Theorem: In the limit where they post a countably infinite number of videos, all random math channels are actually the same random math channel. (Proof is left as an exercise for the reader.)

The connections are called edges. The points are called vertices. But yeah, infinity is a pretty wild concept.

@@DerIntergalaktische Thanks. My bad.

Even weirder, since it contains a copy of every finite or countable infinite graph. It contains a copy of a infinite fully connected graph and an infinite fully disconnected graph.

Even more trippy, to me, is that P(diameter of this graph = 2) = 1. In fact the expected value of the distance between two distinct vertices seems like it should be 3/2. So cool!

And the probability that a vertex has no edges is.. limit to 0? Are there vertices with no edges?

for people who are deaf (i am not) maybe the only thing that would be more helpful is to say "[i am lazy - saying what is on screen]" just so they know they're not missing anything!

There is built-in support for editing auto generated closed captions on youtube after uploading, here is the guide that I found on yt kzbin.info/www/bejne/qojFf6WjbK-ia8U video starts at 1min 6s

Also thanks for the yo mama joke in the subtitles ;0

i know what im doing with my evening!

@@pvic6959 my very... long... evening... - o°- zzzZZZ

Ah, I just wanted to ask how the graphs look with different probabilities. Thanks for responding before I wrote it down.

I was also interested in whether the chance of two random graphs of size n being isomorphic converges to 1 as n tends to infinity... If you try to work it out head on (ie calculate the probability as a function of n and p) it gets very difficult... Did you figure it out?

Available data »
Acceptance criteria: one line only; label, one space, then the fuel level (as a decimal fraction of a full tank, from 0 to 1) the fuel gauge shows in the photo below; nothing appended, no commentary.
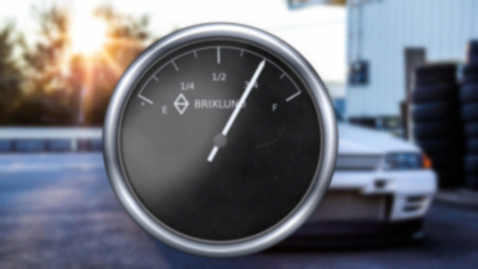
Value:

Brief A » In the comment thread about random graphs, what does one commenter say the expected distance between two distinct vertices seems like it should be?
Brief B » Add the next reply to the comment thread about random graphs.

Result A » 3/2

Result B »
@@chalkchalkson5639 It goes to zero as long as n²p and n²(1-p) go to infinity. Two graphs with different numbers of edges can never be isomorphic, which is almost certain as long as the number of edges and the number of missing edges both go to infinity.

@@NoLongerBreathedIn yeah, I guess that makes sense... the number of vertices should be binomially distributed, so in the limit we are talking normal distribution. Then just say that the corresponding integral is smaller than 1*1/(sqrt(2pi)*sigma), substitute sigma=sqrt(np(1-p)) and see that for p(1-p)=/=0 that expression converges to 0. So the integral must converge to 0, too.

I recommend Model Theory by Wilfrid Hodges, 7.4. Great book and it shows the connection between those two ideas of getting the random graph.

You construct the bijection one vertex at a time.

@@columbus8myhw Sure, that will get you finite graphs, but you will never "finish" if the graph has countably infinite vertices.

@@kennyb3325 Fix a countably infinite graph G. We want an injection from G into the Rado graph (an embedding). Inductively define the injection so that vertex 0 in G maps to vertex 0 in the Rado graph, and vertex n in G maps to the earliest vertex in the Rado graph that has the right connections to the previous vertices (as described in the video). This is an inductive definition, and it will be defined for all infinitely many vertices in G. This is similar to how "F(0)=0, F(1)=1, F(n+2)=F(n+1)+F(n)" is an inductive definition of the Fibonacci numbers, and is defined for infinitely many n. Therefore, this is a injective function defined everywhere on G, so G is embedded in the Rado graph.

@@columbus8myhw Inductive arguments, by default, apply to arbitrarily large integers but not to infinity. There is no F(infinity) infinity Fibonacci number. Consider that you could inductively prove that if n is a finite number then n+1 is a finite number. However, this inductive proof would, thankfully, not imply that infinity is finite. As above, assume G is a graph on countable infinitely many vertices. Using induction you could convince me that the Rado graph contains any subgraph of G on arbitrarily many (but finitely so) vertices, but induction would not convince me that G in its entirety was therein contained. I guess I'll agree that any fixed vertex of G will eventually be mapped to some vertex in G, I just don't feel entirely comfortable saying that the process will "end," in some sense, with all of G embedded in the Rado graph.

@@kennyb3325 I don't claim that F acts on infinity. I claim that F acts on {natural numbers}, which is an infinite set.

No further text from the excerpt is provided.